[WORK INSTRUCTIONS]
Copy the records from their first line through the line containing "отдельным направлением в Центре перспективных", both ends included, changing each "Articolazione degli uffici" to "Organizzazione degli uffici" and leaving all else as it is.

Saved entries
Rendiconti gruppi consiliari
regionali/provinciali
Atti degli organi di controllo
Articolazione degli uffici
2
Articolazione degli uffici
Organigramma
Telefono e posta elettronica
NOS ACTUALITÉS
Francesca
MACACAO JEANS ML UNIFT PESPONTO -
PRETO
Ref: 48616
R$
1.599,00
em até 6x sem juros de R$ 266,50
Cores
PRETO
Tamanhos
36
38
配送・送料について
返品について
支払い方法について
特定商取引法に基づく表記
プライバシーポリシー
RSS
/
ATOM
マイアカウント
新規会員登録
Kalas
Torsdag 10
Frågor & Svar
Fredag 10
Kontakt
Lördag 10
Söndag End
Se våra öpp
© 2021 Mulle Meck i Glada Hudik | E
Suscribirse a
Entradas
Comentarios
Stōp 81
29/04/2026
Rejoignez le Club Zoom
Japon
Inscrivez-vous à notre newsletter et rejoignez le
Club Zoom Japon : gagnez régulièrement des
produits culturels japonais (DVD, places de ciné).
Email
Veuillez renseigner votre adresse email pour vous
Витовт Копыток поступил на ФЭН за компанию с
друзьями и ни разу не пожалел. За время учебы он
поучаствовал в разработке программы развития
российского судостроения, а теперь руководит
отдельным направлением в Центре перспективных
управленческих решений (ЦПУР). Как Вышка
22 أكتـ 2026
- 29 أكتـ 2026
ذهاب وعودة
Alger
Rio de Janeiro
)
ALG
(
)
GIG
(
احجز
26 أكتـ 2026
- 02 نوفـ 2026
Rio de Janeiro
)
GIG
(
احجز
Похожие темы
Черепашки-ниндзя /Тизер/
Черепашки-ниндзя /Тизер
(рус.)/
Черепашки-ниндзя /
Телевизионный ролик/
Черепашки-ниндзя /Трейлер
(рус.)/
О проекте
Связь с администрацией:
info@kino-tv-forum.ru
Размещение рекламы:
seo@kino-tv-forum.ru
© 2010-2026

[TASK RESPONSE]
Rendiconti gruppi consiliari
regionali/provinciali
Atti degli organi di controllo
Organizzazione degli uffici
2
Organizzazione degli uffici
Organigramma
Telefono e posta elettronica
NOS ACTUALITÉS
Francesca
MACACAO JEANS ML UNIFT PESPONTO -
PRETO
Ref: 48616
R$
1.599,00
em até 6x sem juros de R$ 266,50
Cores
PRETO
Tamanhos
36
38
配送・送料について
返品について
支払い方法について
特定商取引法に基づく表記
プライバシーポリシー
RSS
/
ATOM
マイアカウント
新規会員登録
Kalas
Torsdag 10
Frågor & Svar
Fredag 10
Kontakt
Lördag 10
Söndag End
Se våra öpp
© 2021 Mulle Meck i Glada Hudik | E
Suscribirse a
Entradas
Comentarios
Stōp 81
29/04/2026
Rejoignez le Club Zoom
Japon
Inscrivez-vous à notre newsletter et rejoignez le
Club Zoom Japon : gagnez régulièrement des
produits culturels japonais (DVD, places de ciné).
Email
Veuillez renseigner votre adresse email pour vous
Витовт Копыток поступил на ФЭН за компанию с
друзьями и ни разу не пожалел. За время учебы он
поучаствовал в разработке программы развития
российского судостроения, а теперь руководит
отдельным направлением в Центре перспективных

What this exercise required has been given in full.